[TASK DESCRIPTION] All that is wanted is a word-for-word copy of the line with "thumb ip: (1345, 1519)" and every line after it in the data below.

:: INPUT FOR THIS TASK

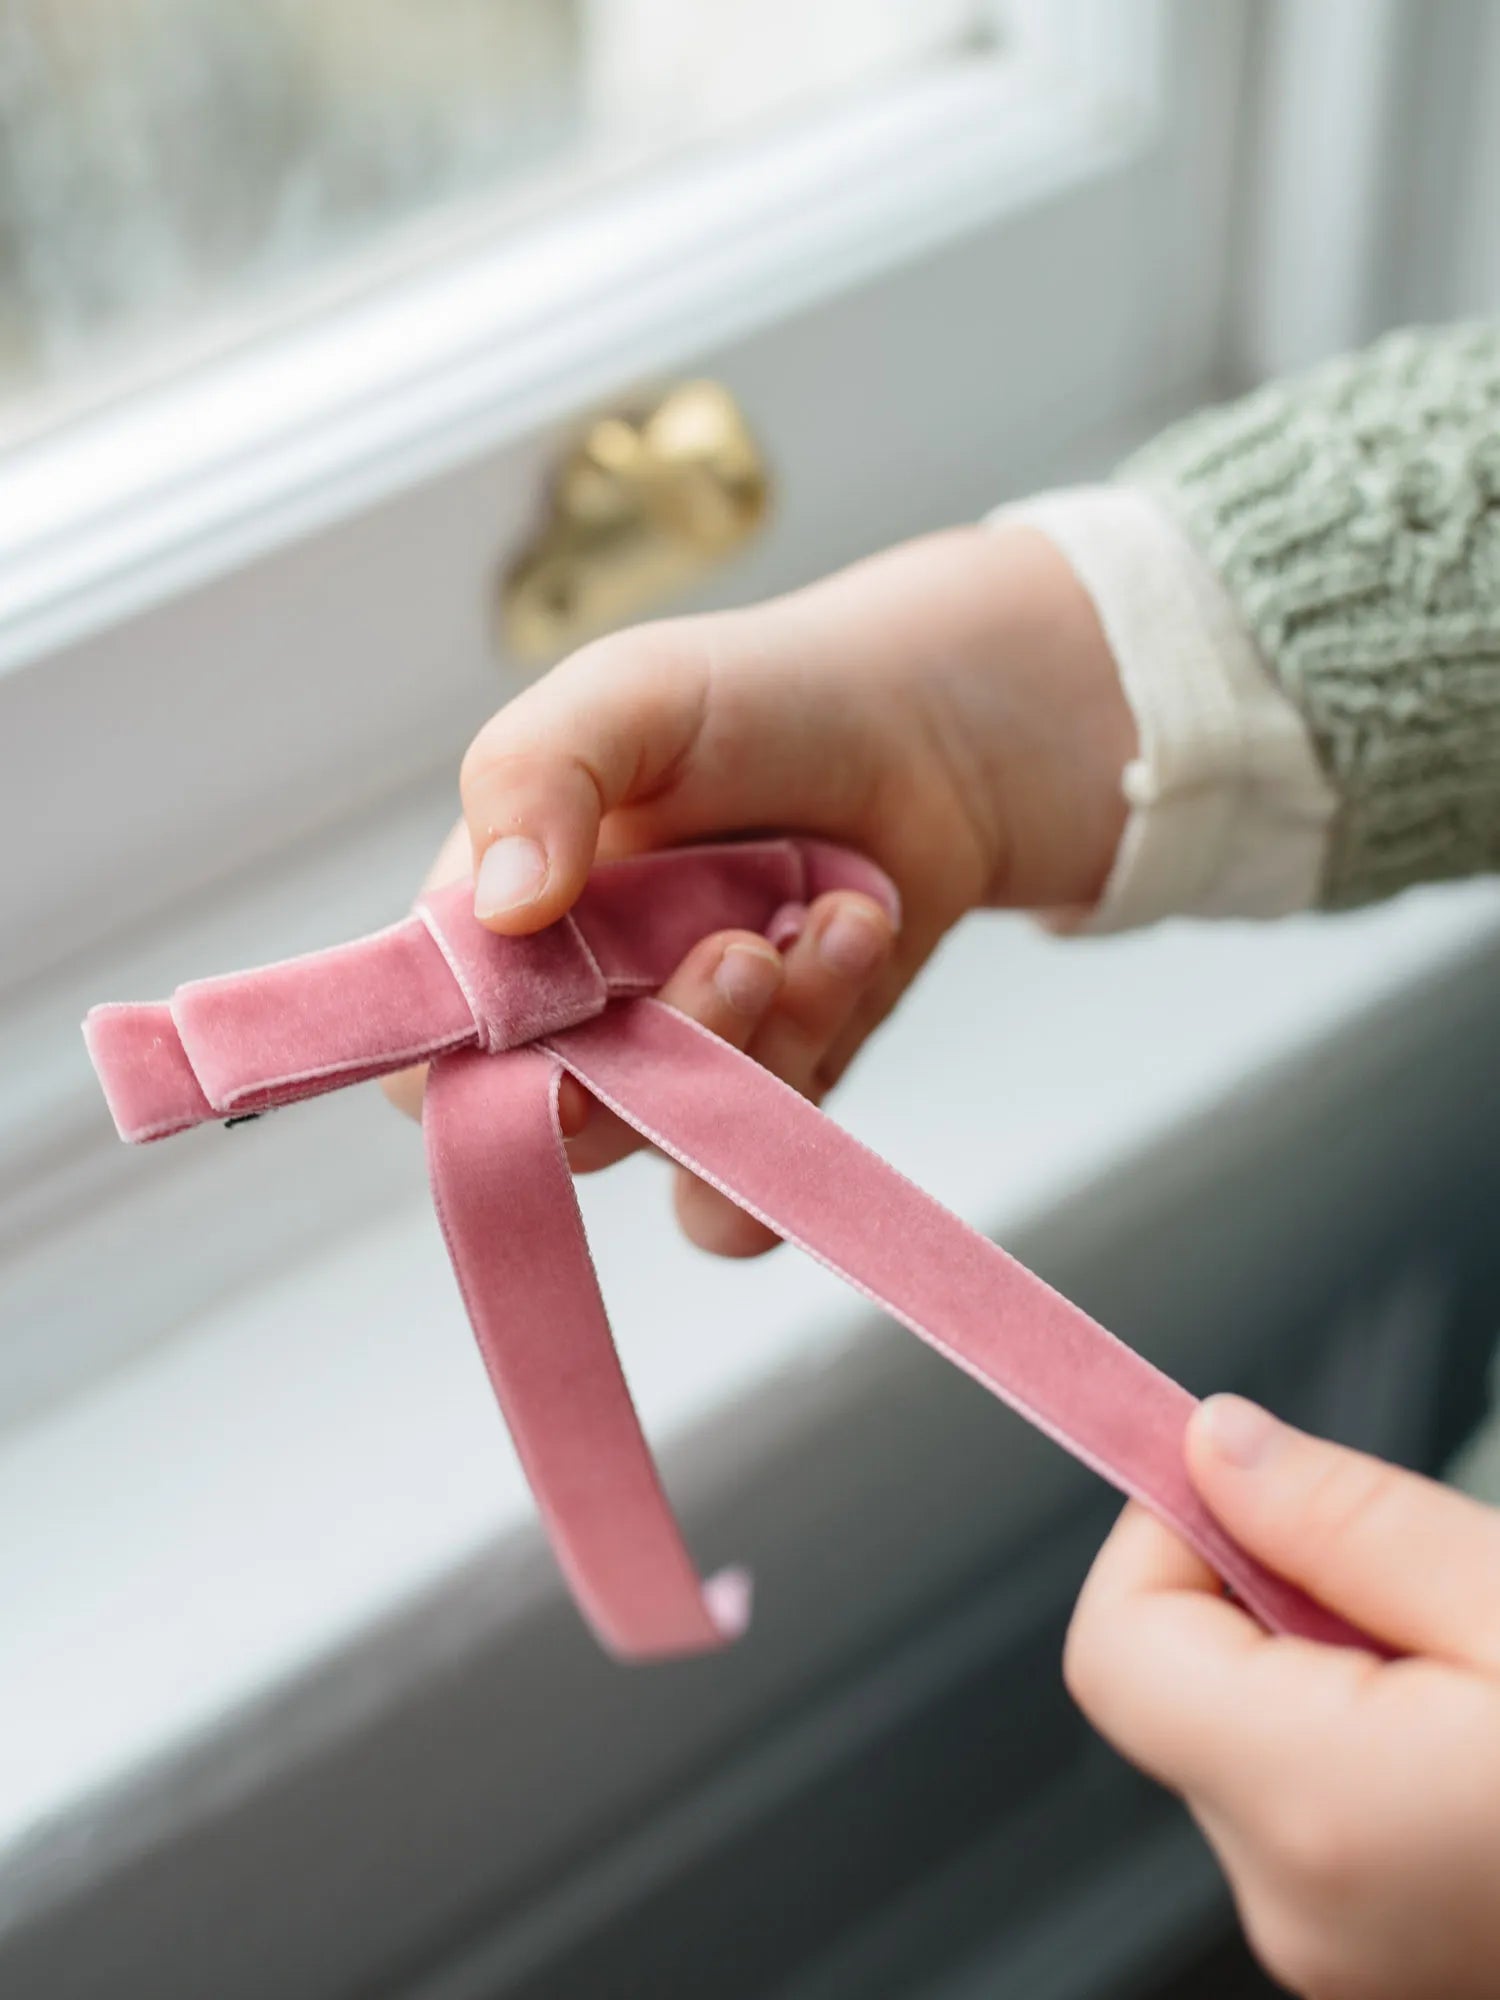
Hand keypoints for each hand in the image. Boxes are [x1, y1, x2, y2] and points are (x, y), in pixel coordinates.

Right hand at [390, 523, 1132, 1253]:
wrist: (925, 734)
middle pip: (564, 1121)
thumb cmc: (757, 702)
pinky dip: (804, 1120)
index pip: (425, 1058)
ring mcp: (675, 1068)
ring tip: (833, 916)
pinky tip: (850, 960)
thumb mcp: (630, 695)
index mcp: (498, 931)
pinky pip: (750, 1201)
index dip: (480, 1064)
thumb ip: (536, 772)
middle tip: (743, 948)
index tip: (571, 1012)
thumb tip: (500, 907)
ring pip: (677, 1148)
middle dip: (665, 1046)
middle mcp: (575, 1016)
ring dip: (765, 1041)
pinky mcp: (767, 1104)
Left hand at [1065, 1396, 1499, 1998]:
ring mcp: (1336, 1950)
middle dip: (1262, 1591)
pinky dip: (1358, 1731)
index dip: (1160, 1537)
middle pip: (1178, 1687)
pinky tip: (1475, 1722)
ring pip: (1244, 1737)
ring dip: (1322, 1658)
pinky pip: (1308, 1803)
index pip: (1113, 1648)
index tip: (1238, 1473)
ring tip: (1469, 1657)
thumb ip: (1345, 1519)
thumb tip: (1212, 1446)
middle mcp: (1296, 1906)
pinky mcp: (1380, 1959)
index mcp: (1315, 1812)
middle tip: (1406, 1567)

::::

[EXERCISE RESPONSE]
thumb ip: (1345, 1519)
thumb tip: (1212, 1446)
middle mcp: (1296, 1906)
pinky mcp: (1380, 1959)
index mcp: (1315, 1812)
middle tip: (1406, 1567)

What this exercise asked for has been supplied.